---------- Given data

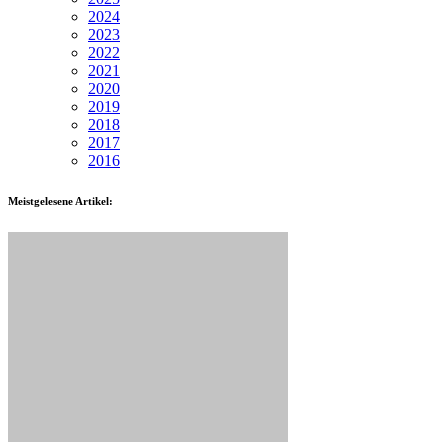
2024
2023
2022
2021
2020
2019
2018
2017
2016
Meistgelesene Artikel:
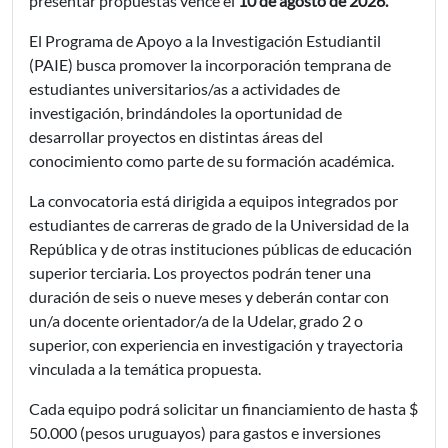
presentar propuestas vence el
10 de agosto de 2026.
El Programa de Apoyo a la Investigación Estudiantil
(PAIE) busca promover la incorporación temprana de
estudiantes universitarios/as a actividades de
investigación, brindándoles la oportunidad de
desarrollar proyectos en distintas áreas del
conocimiento como parte de su formación académica.
La convocatoria está dirigida a equipos integrados por
estudiantes de carreras de grado de la Universidad de la
República y de otras instituciones públicas de educación
superior terciaria. Los proyectos podrán tener una
duración de seis o nueve meses y deberán contar con
un/a docente orientador/a de la Udelar, grado 2 o
superior, con experiencia en investigación y trayectoria
vinculada a la temática propuesta.
Cada equipo podrá solicitar un financiamiento de hasta $
50.000 (pesos uruguayos) para gastos e inversiones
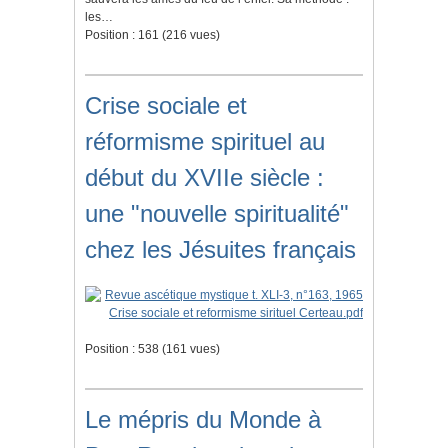
les…
Position :
161
(
216
vues)
Crise sociale et
réformisme spirituel au
début du XVIIe siècle :
une "nouvelle spiritualité"
chez les Jésuites français
Position :
538
(
161
vues)
Le mépris du Monde à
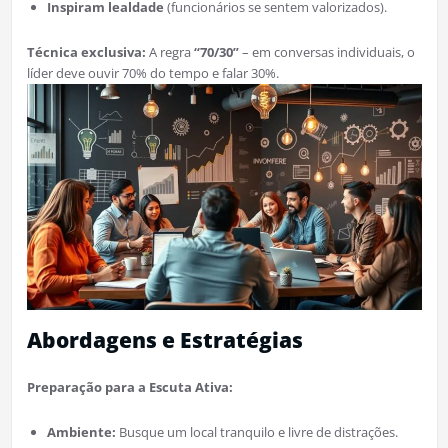
Inspiram lealdade
(funcionários se sentem valorizados).
Técnica exclusiva:
A regra
“70/30”
– em conversas individuais, o
líder deve ouvir 70% do tempo e falar 30%.
Abordagens e Estratégias
Preparação para a Escuta Ativa:
Ambiente:
Busque um local tranquilo e livre de distrações.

--------------------

Copy out the text of every data entry above line for line, leaving out the pictures.

2024
2023
2022
2021
2020
2019
2018
2017
2016
Meistgelesene Artikel:
presentar propuestas vence el
10 de agosto de 2026.
El Programa de Apoyo a la Investigación Estudiantil
(PAIE) busca promover la incorporación temprana de
estudiantes universitarios/as a actividades de
investigación, brindándoles la oportunidad de
desarrollar proyectos en distintas áreas del
conocimiento como parte de su formación académica.
La convocatoria está dirigida a equipos integrados por
estudiantes de carreras de grado de la Universidad de la
República y de otras instituciones públicas de educación
superior terciaria. Los proyectos podrán tener una
duración de seis o nueve meses y deberán contar con
un/a docente orientador/a de la Udelar, grado 2 o
superior, con experiencia en investigación y trayectoria
vinculada a la temática propuesta.
Cada equipo podrá solicitar un financiamiento de hasta $
50.000 (pesos uruguayos) para gastos e inversiones
les…
Position :
161
(
216
vues)
Crise sociale et
réformisme spirituel au
début du XVIIe siècle :
une "nouvelle spiritualité"
chez les Jésuites français
Position :
538
(
161
vues)
Le mépris du Monde à
Inspiram lealdade
(funcionários se sentem valorizados).
Técnica exclusiva:
A regra
“70/30”
– em conversas individuais, o
líder deve ouvir 70% do tempo e falar 30%.
Abordagens e Estratégias
Preparação para a Escuta Ativa:
Ambiente:
Busque um local tranquilo e livre de distrações.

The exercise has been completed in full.